While it’s true that exponential decreases in costs will help achieve linear increases in performance, Thompson’s research team found that AI adoption may happen unevenly. Larger firms and industries will be able to more easily afford the upfront investment.

Thompson’s research shows that scaling laws in deep learning are a key driver of the rapid progress in AI capabilities but also contribute to the uneven economic and political impacts as AI is adopted across different industries and firm sizes. Understanding these scaling dynamics is crucial for anticipating and managing the societal effects of AI. 

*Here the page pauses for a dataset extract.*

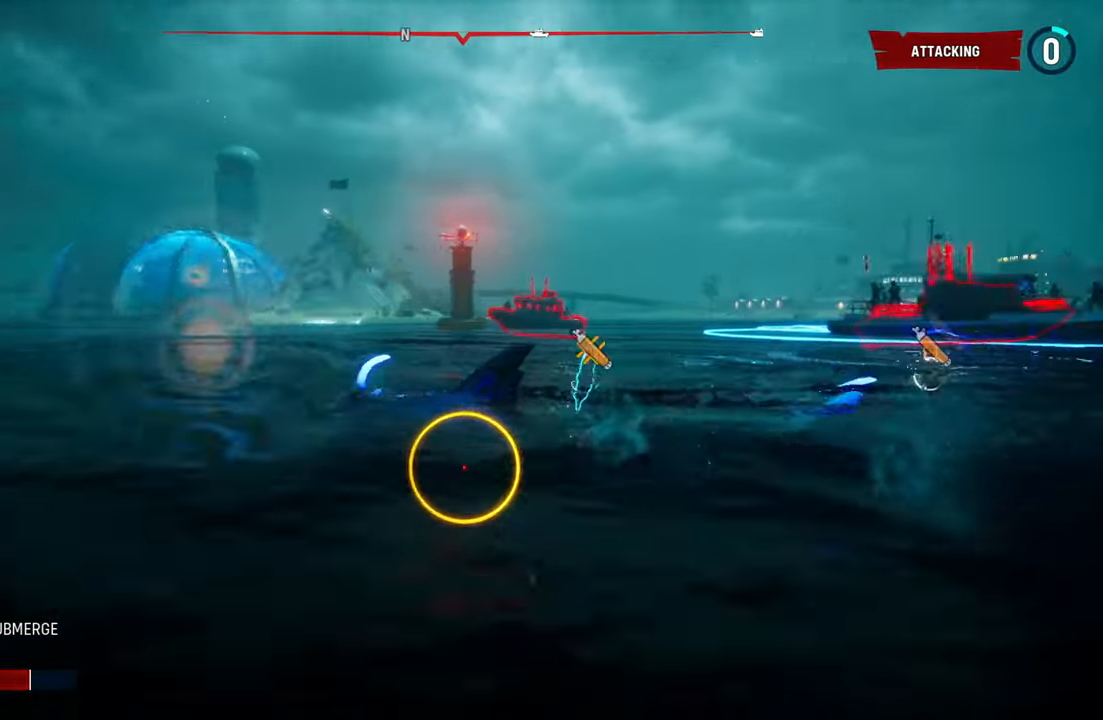
{"buttons": ["R2"], "left_stick": "up", "right_stick": "center", "events": [[80, "R2", "down"]]}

Other tools his lab provides include an analysis of which algorithms are improving the most, benefiting society with more productivity, and an AI risk repository. The repository helps organizations understand and manage the risks associated with adopting AI systems. It’s built upon a systematic literature review that categorizes the different types of AI risks, such as bias, disinformation, and political risks. The repository also includes an incident tracking feature, where news reports about real-world AI incidents are categorized against the risk taxonomy. This allows users to see trends in the types of AI risks that are emerging and how they are evolving over time.

The AI risk repository is a tool developed by the speaker's lab to provide a comprehensive and up-to-date catalog of the various risks associated with AI deployment to aid organizations in their AI adoption and risk management efforts.